Things to do:
a. In the rows starting at the line that contains "This is a 0.25" and ending at the line that contains "road 4 (track): [(379,130),(342,0)]", swap "longest first" for "longest to shortest" and reproduce those rows with nothing else changed. Leave the pictures out of your answer.
b. Extend the article on the alternative minimum tax repeal bill, starting right after its final sentence.

── Excerpted passage ──

Revenue

Alternative minimum tax repeal advanced

Senators advanced a bill to select file May 21 that would make changes to the computation of income taxes.

Senators originally discussed LB308, introduced by Columbus Sen. Paul Schumacher, on May 16. The bill would eliminate the federal alternative minimum tax (AMT) calculation for individual state income tax purposes for taxable years beginning Jan. 1, 2014.

In previous debate, Schumacher said the AMT originally was intended to apply only to the very wealthy, but in fact impacts many people making more than $75,000 annually.

“The alternative minimum tax calculation no longer serves its original purpose of targeting tax dodgers,” he said. “Instead, it targets the exact kind of hardworking, educated and productive people we want to attract to Nebraska.”

The proposed changes would apply to estates and trusts required to pay state income taxes. It also would eliminate the federal credit for prior year AMT for taxable years beginning in 2014.

───
── Source data ──

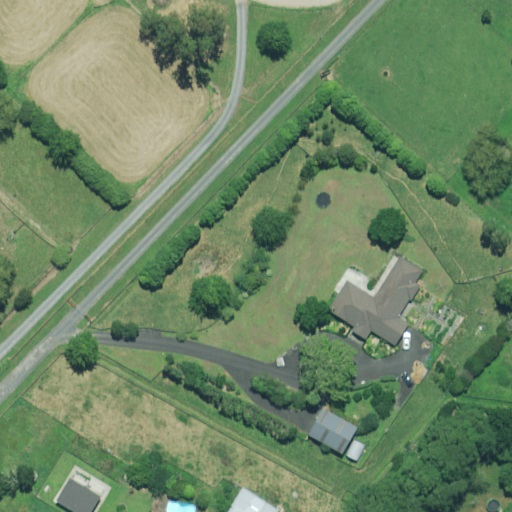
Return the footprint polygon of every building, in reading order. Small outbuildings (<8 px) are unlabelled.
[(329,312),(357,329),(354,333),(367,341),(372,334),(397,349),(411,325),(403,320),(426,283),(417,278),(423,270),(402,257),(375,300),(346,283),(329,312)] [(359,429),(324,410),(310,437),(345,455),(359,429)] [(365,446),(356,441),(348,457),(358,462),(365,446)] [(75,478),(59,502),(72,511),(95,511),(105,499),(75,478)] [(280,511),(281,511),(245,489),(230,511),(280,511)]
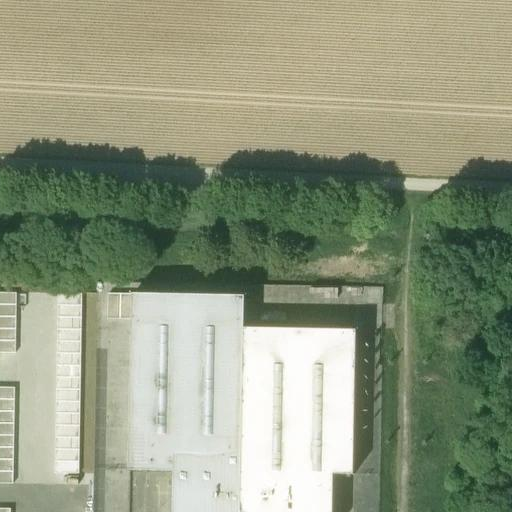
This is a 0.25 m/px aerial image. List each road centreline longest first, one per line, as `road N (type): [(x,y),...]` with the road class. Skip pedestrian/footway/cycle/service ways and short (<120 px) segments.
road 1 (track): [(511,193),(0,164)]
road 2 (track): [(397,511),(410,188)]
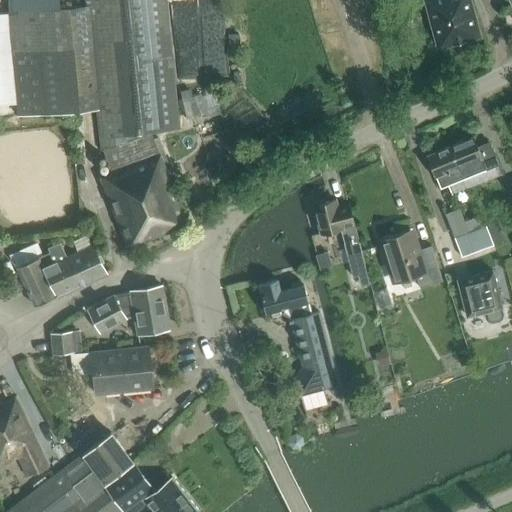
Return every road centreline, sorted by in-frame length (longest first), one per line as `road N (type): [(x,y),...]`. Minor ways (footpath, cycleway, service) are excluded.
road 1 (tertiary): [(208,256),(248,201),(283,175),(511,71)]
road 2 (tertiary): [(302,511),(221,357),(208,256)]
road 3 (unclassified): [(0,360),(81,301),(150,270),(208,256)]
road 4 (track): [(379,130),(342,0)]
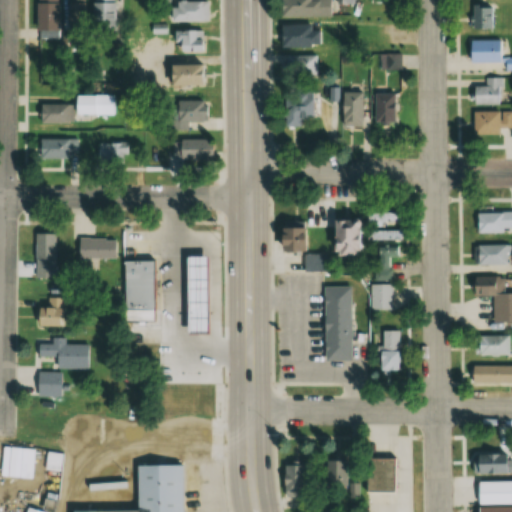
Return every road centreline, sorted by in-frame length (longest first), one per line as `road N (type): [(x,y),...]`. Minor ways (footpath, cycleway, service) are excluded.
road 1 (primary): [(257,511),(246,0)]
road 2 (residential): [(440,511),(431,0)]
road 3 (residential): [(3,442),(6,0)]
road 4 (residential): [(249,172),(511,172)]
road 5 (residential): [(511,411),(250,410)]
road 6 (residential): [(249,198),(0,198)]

───
── Source data ──

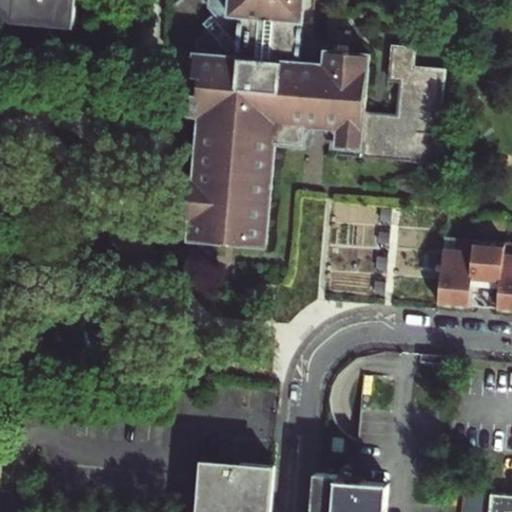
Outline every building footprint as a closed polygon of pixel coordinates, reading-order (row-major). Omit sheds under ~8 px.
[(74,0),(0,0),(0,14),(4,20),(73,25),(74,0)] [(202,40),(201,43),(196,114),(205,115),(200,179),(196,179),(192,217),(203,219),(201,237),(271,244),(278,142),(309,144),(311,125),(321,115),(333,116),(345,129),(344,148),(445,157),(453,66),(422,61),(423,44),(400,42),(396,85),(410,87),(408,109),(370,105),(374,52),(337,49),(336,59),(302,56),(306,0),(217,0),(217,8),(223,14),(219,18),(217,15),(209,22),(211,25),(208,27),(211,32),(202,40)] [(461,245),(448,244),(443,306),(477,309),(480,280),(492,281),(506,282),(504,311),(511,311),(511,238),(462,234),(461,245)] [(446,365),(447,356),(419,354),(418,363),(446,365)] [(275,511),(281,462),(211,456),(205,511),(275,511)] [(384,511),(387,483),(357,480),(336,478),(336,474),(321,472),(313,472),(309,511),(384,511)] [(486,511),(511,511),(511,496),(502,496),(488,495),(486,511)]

───

Answers for this exercise:
a.
This is a 0.25 m/px aerial image. List each road centreline longest to shortest, one per line, as `road N (type): [(x,y),...]` with the road class. Skip pedestrian/footway/cycle/service ways and short (<120 px) segments.
road 1 (track): [(511,193),(0,164)]
road 2 (track): [(397,511),(410,188)]
Return every road centreline, sorted by in-frame length (longest to shortest), one per line as `road N (type): [(x,y),...]`. Minor ways (footpath, cycleway, service) are excluded.
road 1 (tertiary): [(208,256),(248,201),(283,175),(511,71)]
road 2 (tertiary): [(302,511),(221,357),(208,256)]
road 3 (unclassified): [(0,360),(81,301),(150,270),(208,256)]
road 4 (track): [(379,130),(342,0)]

b.
When debate resumed, senators took up a pending motion to reconsider a vote on an amendment introduced by Omaha Sen. Ernie Chambers, which originally failed on a 23-16 vote. The amendment would have implemented provisions of LB266, a bill he originally introduced, that would repeal a 2012 law allowing municipalities to vote for an increase in local option sales taxes.

The motion to reconsider, introduced by Omaha Sen. Beau McCoy, failed on a 22-25 vote.

Omaha Sen. Bob Krist introduced an amendment that would have placed a moratorium on any new taxes or changes in current tax rates at the city level. He said now is not the time to make substantial changes to the state’s tax structure given the Legislature’s intent to conduct a tax study this interim.

“Our political subdivisions need to slow down and not incur additional responsibilities,” Krist said. “It’s prudent to slow down and let us look at the whole picture.”

The amendment failed on a 20-15 vote.

Omaha Sen. Burke Harr introduced, and later withdrew, an amendment that would have extended property tax financing to public-private partnerships.

The bill advanced on a 40-0 vote.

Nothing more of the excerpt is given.